We also tested the effect of sodium chloride (0.025 versus 0.145 versus 1 m, Fig. 5F) and pH (4.0 versus 7.4 versus 10.0, Fig. 5G). In contrast to previous findings in which low pH and low concentrations of sodium chloride favored circularization of the protein (29), no significant FRET differences were observed, suggesting that variation of [NaCl] and pH produces conformational changes, such as further elongation of the protein structure or rotations of the domains, that could not be detected by our FRET pairs.

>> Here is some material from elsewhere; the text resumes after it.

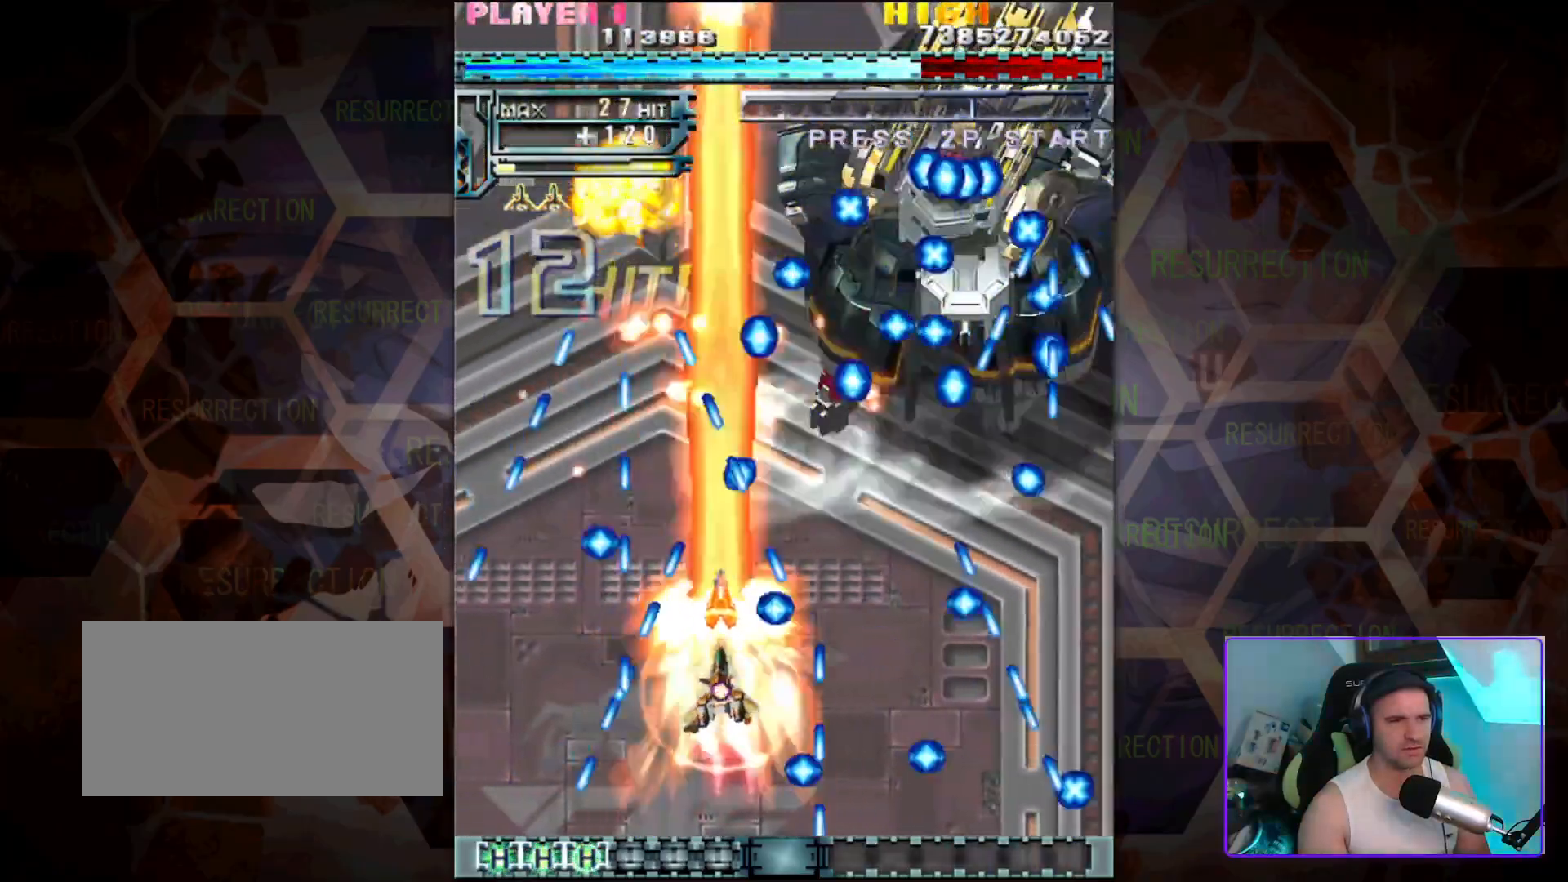
{"buttons": [], "left_stick": "down-right", "events": [[133, "left_stick", "down-left"], [333, "left_stick", "down-right"]]}
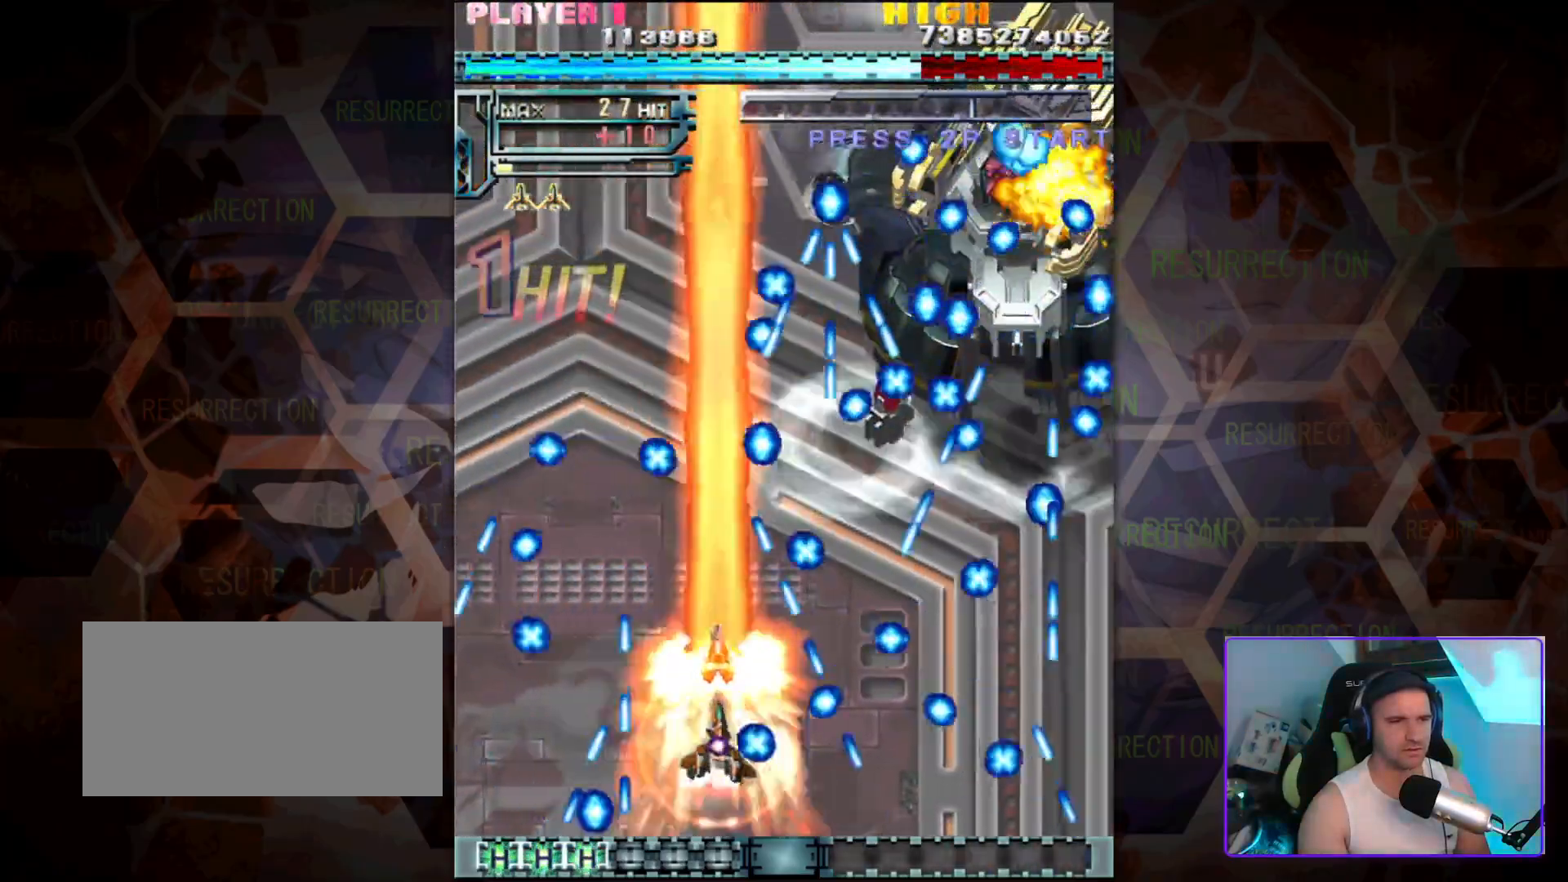
{"buttons": [], "left_stick": "up-right", "events": [[83, "left_stick", "down-left"], [317, "left_stick", "up-left"], [417, "left_stick", "up-right"]]}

SAXS studies of human recombinant beta-2 glycoprotein I

To rule out potential artifacts arising from the replacement of natural amino acids with cysteine and incorporation of fluorescent dyes, we collected SAXS data for ST-β₂GPI and pβ₂GPI under physiological pH and salt concentrations (Fig. 6). SAXS is a biophysical method that is particularly useful to assess the overall shape of biological macromolecules in solution (49), i.e. linear versus globular, and, similar to smFRET, therefore is ideal to detect large conformational changes in β₂GPI. The radius of gyration (R_g) for ST-β₂GPI and β₂GPI purified from plasma was 44.19 ± 2.22 and 44.39 ± 2.10, respectively (Fig. 6A). These values and the maximum linear dimension (D_max) obtained by computing the pair distance distribution function, P(r), shown in Fig. 6B (i.e. ∼160 Å), agree very well with the values calculated using the J-elongated structure captured by X-ray crystallography (i.e. R_g = 45.22 and D_max ∼140 Å, Fig. 3A) and explain the lack of FRET for the FRET couples 13/312 and 112/312 (Fig. 5E), confirming that β₂GPI is extended in solution, not circular. Whether the S- or J-form predominates in solution cannot be concluded from these studies due to the low resolution of SAXS. However, it is worth noting that the molecular envelope calculated ab initio from the SAXS data of ST-β₂GPI returned a linear and not a twisted envelope, as documented before (32), in which the structure of ST-β₂GPI fits nicely (Fig. 6C) without having to rotate or bend the domains.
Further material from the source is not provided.